Lessons Learned
Teresa and Kelly

by Kelly Beischel PhD, RN, CNE

Teachers are everywhere.

One doesn’t need a doctoral degree to acquire wisdom nor dispense it.

And for certain, some of the most important life lessons are taught outside of classrooms.  Let me tell you about some important lessons I’ve learned  from an extraordinary person, a teacher about life.

I’ve had a thing about getting older.

If I’m being honest, some have called it an obsession. In fact, there are periods of my life when the fear of aging led my mind down dark alleys. Thankfully, I’m beginning to acknowledge that aging isn’t always a bad thing. I’m learning to embrace it.

I tell you this because I’ve just come home from my sister-in-law, Teresa’s funeral. She was a person who lived vibrantly and taught me much. Over the last 20 years, we marveled about being married to Beischel men, told stories about our children, sought advice from one another and laughed about our ever-changing hairstyles – color and all.

My heart is heavy.

I’ve lost the mother of my beautiful nieces, the wife of my gentle brother-in-law, and the aunt who was ever-ready to laugh with my children. Teresa was just 53 years young.

I can’t help but reflect on what I’ve learned from having known and loved this woman.

1. INDIVIDUAL

Teresa was not worried about what others thought. She encouraged me to be my own person; no apologies accepted.

2. BE

She knew how to BE present. She taught me to drop the hurriedness and just BE, to take in what’s in front of me. Admittedly, I’m still working on this each day.

3. HOPE

She fought the good fight and hope was the catalyst. I will carry this torch and instill hope in others.

4. PROMPTS

I don’t know about you but I’m often prompted, from within, to act. It may be a strong, even overwhelming feeling and yet I choose to ignore it. You can’t afford to dismiss these promptings; instead, lean in to them and take action. This time I did just that. I listened, leaned in, took action; it made all the difference.

5. PLAN

In the midst of busy-ness, weeks can slip past without notice. It’s important to make plans to develop relationships. The plan may just be a reminder in your calendar to make a phone call. I will be forever grateful that I created reminders in my planner, reminders to tell her she was loved.

6. CALL

It’s okay to call a person who’s dying. I was afraid of bothering her, afraid of waking her. When I told Teresa my worries, she said “Call me whenever you want to talk and I’ll answer if I can.”

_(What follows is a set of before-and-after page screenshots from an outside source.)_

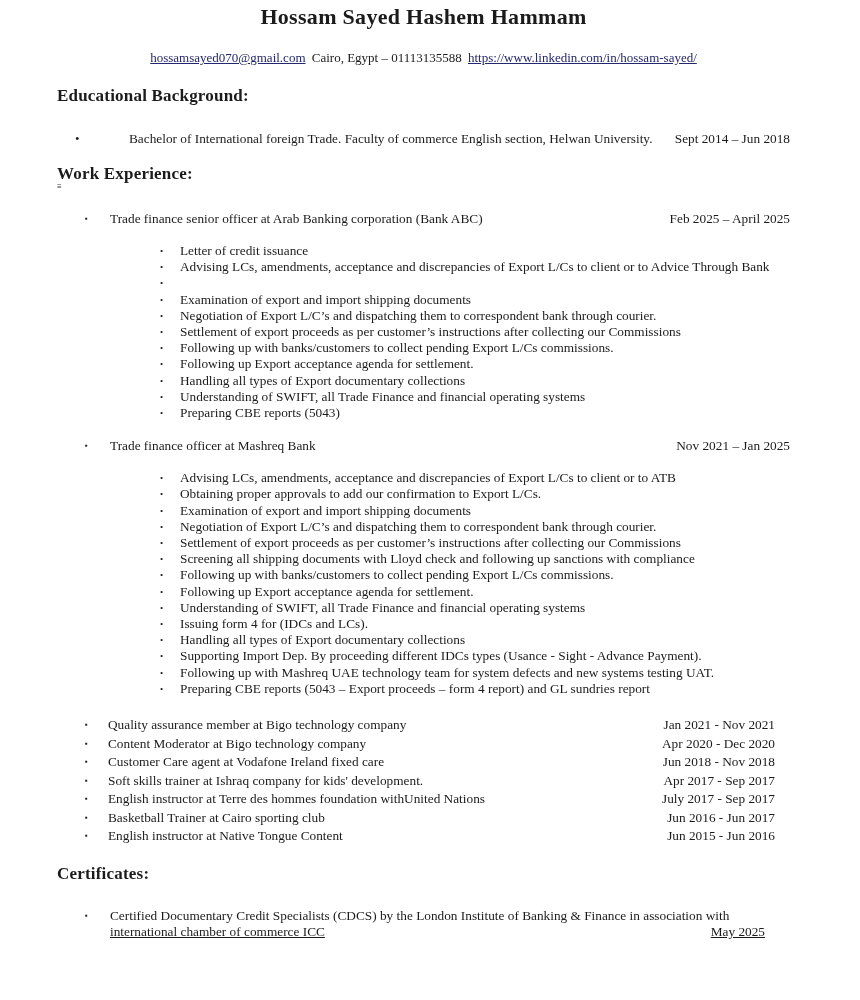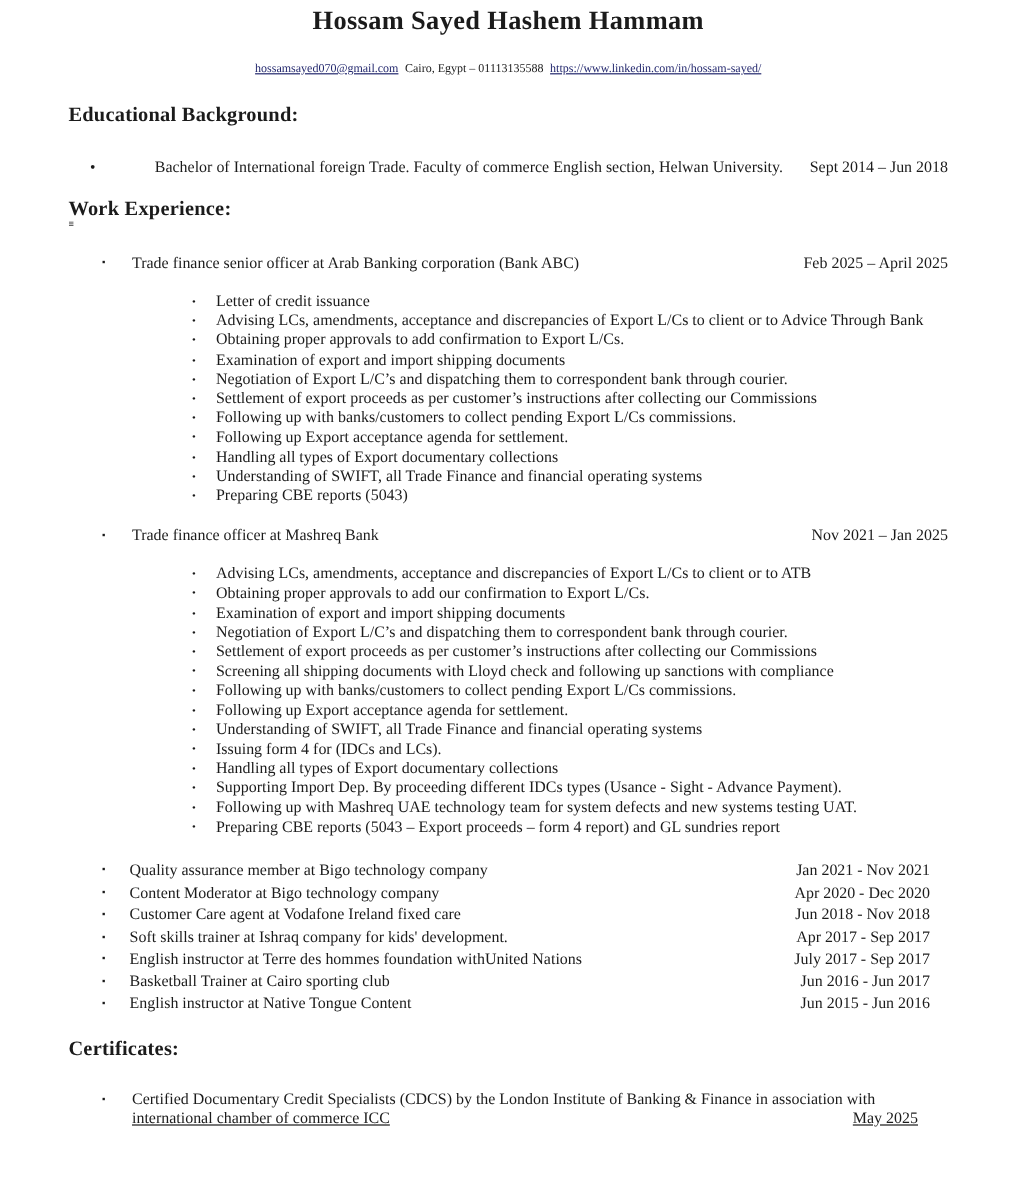--- a/index.html
+++ b/index.html
@@ -18,21 +18,21 @@
   .title {
     text-align: center;
     font-size: 22px;
     line-height: 26px;
     font-weight: bold;
     letter-spacing: 0.3px;
   }
   .contact {
     margin-top: 20px;
     text-align: center;
-    font-size: 10px;
+    font-size: 13px;
     line-height: 16px;
     white-space: nowrap;
   }
   .link {
     color: #23286e;
     text-decoration: underline;
     cursor: pointer;
   }
   .contact .plain { margin: 0 3px; }
   h2.heading {
@@ -156,21 +156,20 @@
       <li class="duty">
           <span class="b-dot">•</span>
           <span>Letter of credit issuance</span>
         </li>
       <li class="duty">
           <span class="b-dot">•</span>
           <span>Advising LCs, amendments, acceptance and discrepancies of Export L/Cs to client or to Advice Through Bank</span>
         </li>
       <li class="duty">
           <span class="b-dot">•</span>
-          <span>Obtaining proper approvals to add confirmation to Export L/Cs.</span>
         </li>
       <li class="duty">
           <span class="b-dot">•</span>
           <span>Examination of export and import shipping documents</span>
         </li>
       <li class="duty">
           <span class="b-dot">•</span>
           <span>Negotiation of Export L/C’s and dispatching them to correspondent bank through courier.</span>
         </li>
       <li class="duty">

The week before she died, Teresa returned one of my phone calls and said, somewhat breathless, “It’s good to hear your voice, even if it’s on voice mail.”

7. COMFORT

There are times in a nursing career when your skills at inserting an IV or palpating pulses are meaningless, when offering comfort, a hug, a touch, an ear, or your presence is everything. I teach my students that these gestures can be the most useful of tools in a nurse’s toolbox.

Suddenly turning 50 this month doesn’t seem so bad.

To honor Teresa I’m embracing my age as opposed to cringing at the thought. I’m exercising with a grateful heart for a strong and healthy body. I’m re-dedicating myself to my marriage in honor of Teresa and Chuck who’ve missed out on the opportunity to grow old together.

Thank you Teresa for being such a great teacher.